The case actually involves several oil and gas leases owned by SandRidge in Pecos County, some covering lands owned by private parties, some covering Relinquishment Act lands. (The State owns the minerals under Relinquishment Act land; the surface owner is agent for the state in granting oil and gas leases, for which the surface owner receives ½ of bonuses and royalties. The lease must be approved by the GLO and be on the approved GLO lease form.) The most interesting part of the case is the court’s interpretation of the GLO’s Relinquishment Act lease form. There are somewhere between 6.4 million and 7.4 million acres of Relinquishment Act lands in Texas, principally in West Texas, in and around the Permian Basin.

SandRidge’s wells on the leases in dispute produce mostly carbon dioxide, mixed with some natural gas. Originally, SandRidge paid the GLO royalties on its sales of natural gas and carbon dioxide. More recently, SandRidge made an agreement with Oxy USA; SandRidge built a plant, the Century Plant, to extract the CO2 from SandRidge’s gas. Oxy owns and operates the plant and gets the CO2 extracted; SandRidge gets the natural gas. Oxy doesn’t charge SandRidge for separating the gas from the CO2. Oxy uses the CO2 in secondary recovery projects. The plant reportedly cost a billion dollars.

When the Century Plant was up and running, SandRidge stopped paying royalties on CO2 under its Relinquishment Act leases. The State sued, and the parties filed motions for partial summary judgment. The trial court ruled in favor of SandRidge.
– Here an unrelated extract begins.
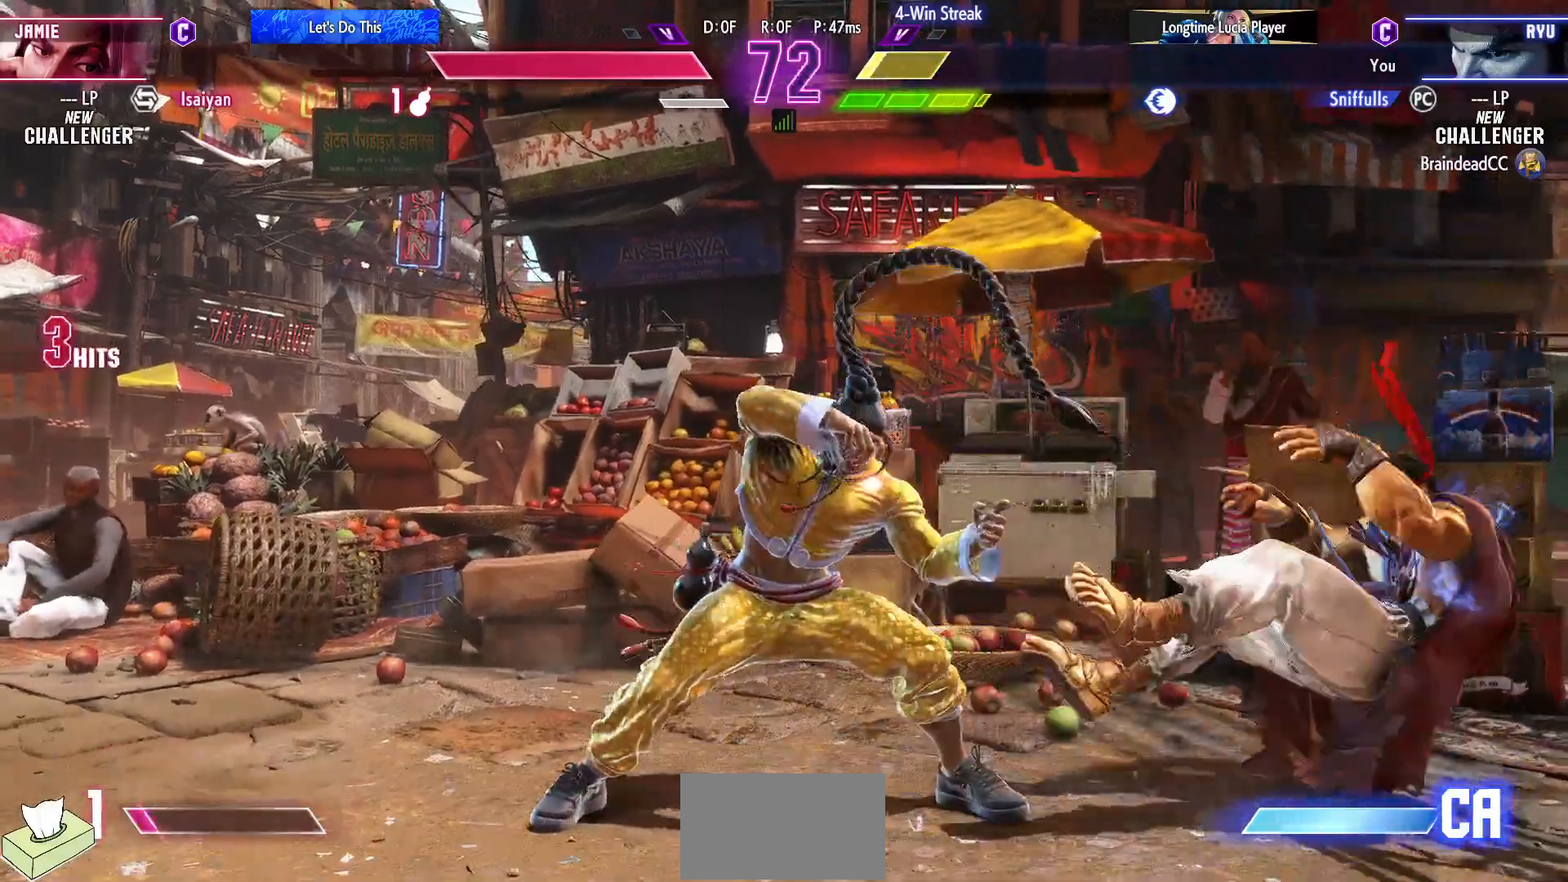
{"buttons": ["DPAD_DOWN", "DPAD_RIGHT"], "events": [[17, "R1", "down"], [150, "R1", "up"], [150, "SQUARE", "up"], [150, "TRIANGLE", "up"]]}
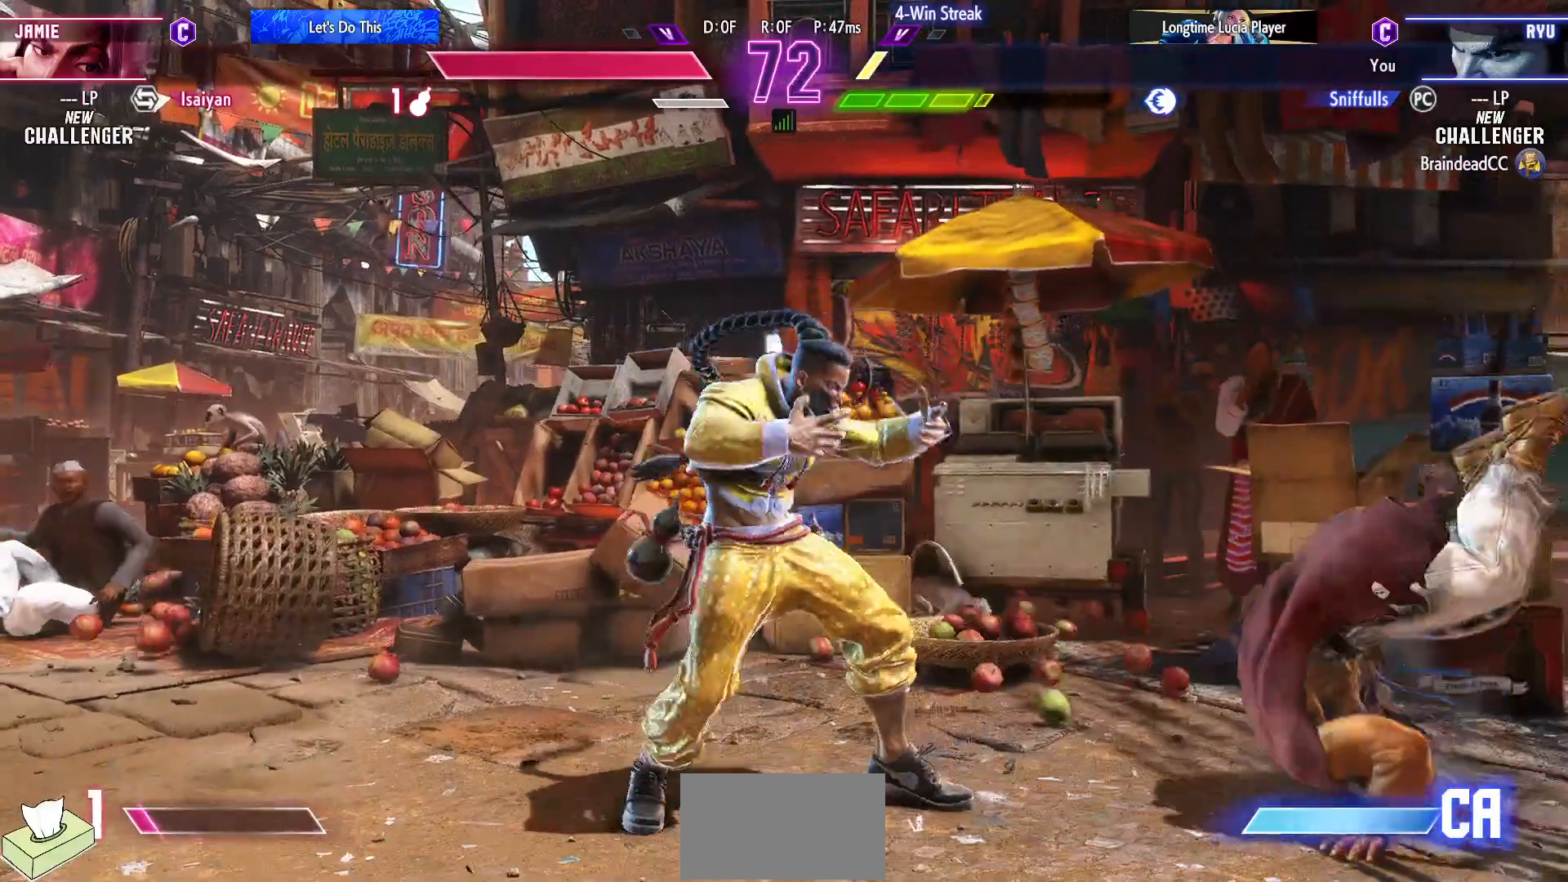
{"buttons": ["DPAD_RIGHT"], "events": [[367, "DPAD_DOWN", "up"]]}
The GLO relied on the following provisions of the Relinquishment Act leases:

4(B).  NON PROCESSED GAS. Royalty on any gas (including flared gas), which is defined as all hydrocarbons and gaseous substances not defined as oil in subparagraph (A) above, produced from any well on said land (except as provided herein with respect to gas processed in a plant for the extraction of gasoline, liquid hydrocarbons or other products) shall be 25% part of the gross production or the market value thereof, at the option of the owner of the soil or the Commissioner of the General Land Office, such value to be based on the highest market price paid or offered for gas of comparable quality in the general area where produced and when run, or the gross price paid or offered to the producer, whichever is the greater ….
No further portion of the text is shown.